What I hadn't grasped was that this "furious counter-revolution" was highly counter-productive, as the staunchly conservative base of the GOP was only further marginalizing themselves. Hence we get Trump and Carson with matching 26% in the primary race. Trump represents the hysterical whites who fear the brown and the black; Carson, in spite of his blackness, represents the evangelical in the party. Together, the unlikely alliance holds 52% of the GOP vote. I'd say go figure, except it's not hard to figure: The angry GOP base is highly religious in a dual way: They express a secular religiosity in as much as they embrace discredited laissez-faire, free market economics and a real religiosity in finding in Jesus Christ a contempt for the poor that is nowhere to be found in the Gospels. That does indeed elicit a go figure.
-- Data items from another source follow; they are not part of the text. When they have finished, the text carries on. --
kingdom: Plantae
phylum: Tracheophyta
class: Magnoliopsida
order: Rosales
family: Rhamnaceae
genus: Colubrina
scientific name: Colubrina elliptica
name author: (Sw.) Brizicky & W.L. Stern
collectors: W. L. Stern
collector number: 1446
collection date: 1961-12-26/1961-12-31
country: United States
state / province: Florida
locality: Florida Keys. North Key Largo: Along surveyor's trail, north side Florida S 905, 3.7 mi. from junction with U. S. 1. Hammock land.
Kos -- Marcos Moulitsas of Daily Kos -- once referred to this conservative Christian belief structure as the "bad-ass Jesus," a messiah that would embrace both free markets and the Second Amendment and the death penalty to boot. Bad-ass fer sure.

That's pretty mental and explains why Trump and Carson have gotten so far in these still-early days of the 2016 race. They may crash and burn -- the establishment expects them to -- but what Republican Party do they leave in their wake? A bunch of furious white people ready to embrace Marco Rubio, who once embraced immigration reform with a path to citizenship for 12 million brown people?

I wonder.

If indeed this disadvantages the Republicans and their disjointed conservative base, we may be headed for wiser heads to prevail on taxes and the economy. That's where a second article at Salon makes a good primer on the future, penned by Paul Rosenburg and built around a new study, by Mark Zandi and Alan Binder, of how we got out of the Great Recession:
On this second [economic] front, the GOP blame-shifting centers on Obama, in order to virtually erase the epic market failure from history. Just as Bush is supposed to get a pass for 9/11, while getting credit for “keeping us safe” afterwards, he’s also given a pass for the housing bubble and the financial crisis which gave us the Great Recession, so that all blame can be focused on Obama, who supposedly made things worse with his “job-killing” policies.
In the real world, empirically-based economists know this is ridiculous. In the third quarter of 2010, for example, the Congressional Budget Office estimated that the stimulus bill “increased the number of people employed by between 1.4 million and 3.6 million.” This was typical of CBO reporting of the impact the stimulus had, but the totality of policy responses was much broader than that, and a new report from the Center on Budget and Policy Priorities by economists Alan Binder of Princeton and Mark Zandi of Moody Analytics updates their earlier work in 2010 to first provide a comprehensive overview and then draw lessons for the future.
The article goes on to be a good discussion of how we got out of the Great Recession and how the three major tools -- TARP, the ARA stimulus act, and the Fed's quantitative easing programs -- worked together to save our economic bacon. A major message is that we can use a number of tools, including clean-energy spending and other forms of fiscal and monetary moves, to get out of the inevitable next crisis.

None of these economic remedies are favored in the slightest by any of the GOP candidates, which is why Rosenberg's article is called, "Paul Krugman has taught them nothing: Republicans would tank the economy again, given the chance."


No! My tax cuts are totally bigger than yours!

 Yes, there is a stark divide even as some progressives say there's not a dime's worth of difference between the parties. Republicans want to hand yet more money to the rich to trickle down; the Democrats want to give more money to the middle and lower classes, paying for it with tax increases on the wealthy. There's also laissez-faire policies driving the GOP -- free markets will fix recessions! -- with Keynesian stimulus and activist monetary policy preferred by Democrats.

Obama, who was more centrist that most Democrats care to admit, nonetheless went with policies that got us out of the economic ditch. No amount of GOP clown-car blathering will be able to erase that reality. And Americans -- a growing number of them -- believe it.